The observed frequency, intensity, and duration of some extreme weather events have been changing as the climate system has warmed. Such changes in extreme weather events also have been simulated in climate models, and some of the reasons for them are well understood. For example, warming is expected to increase the likelihood of extremely hot days and nights. Warming also is expected to lead to more evaporation that may exacerbate droughts and increased atmospheric moisture that can increase the frequency of heavy rainfall and snowfall events.

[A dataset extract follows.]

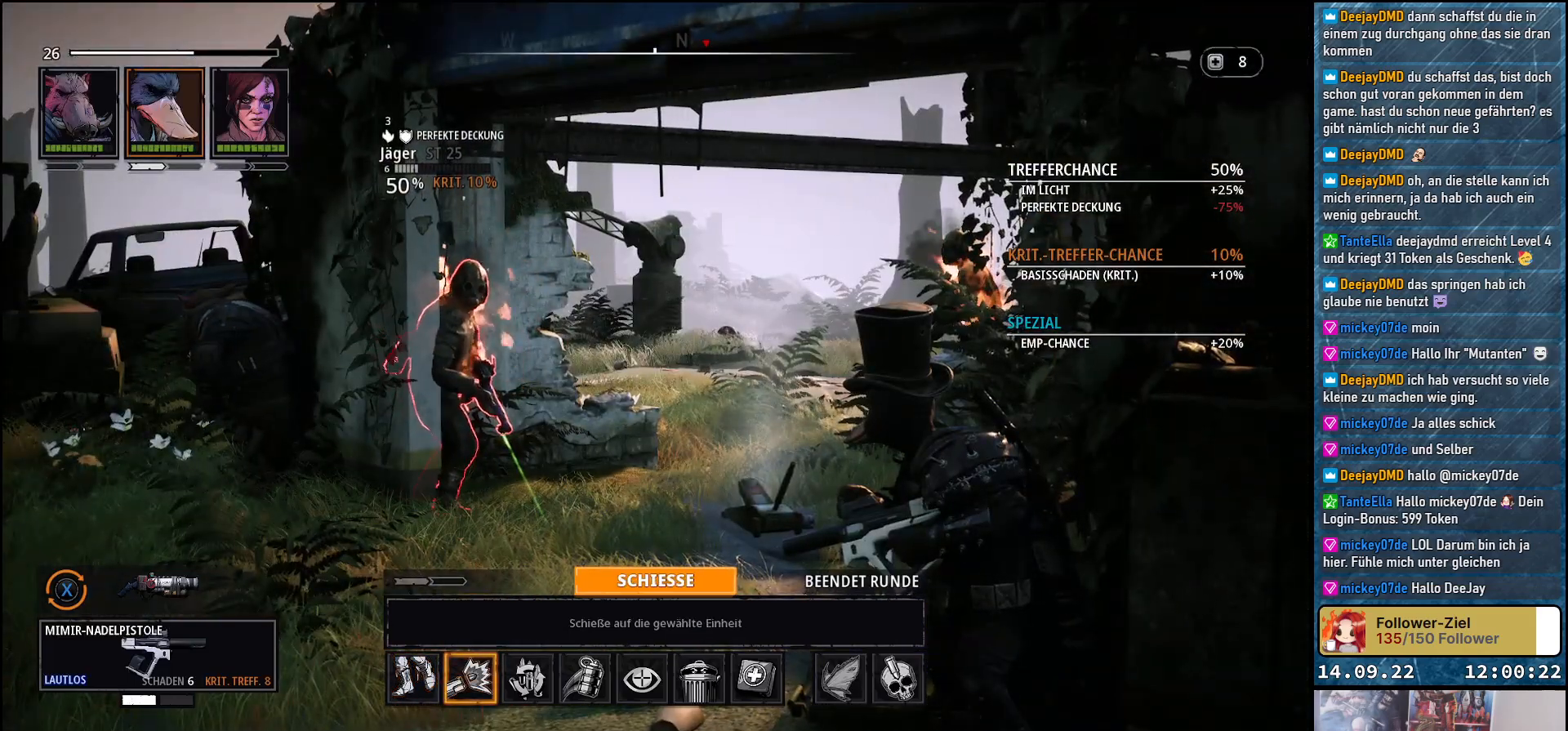
{"buttons": ["A"], "left_stick": "center", "right_stick": "center", "events": [[467, "A", "down"]]}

The extent to which climate change influences an individual weather or climate event is more difficult to determine. It involves consideration of a host of possible natural and anthropogenic factors (e.g., large-scale circulation, internal modes of climate variability, anthropogenic climate change, aerosol effects) that combine to produce the specific conditions of an event. By definition, extreme events are rare, meaning that typically there are only a few examples of past events at any given location.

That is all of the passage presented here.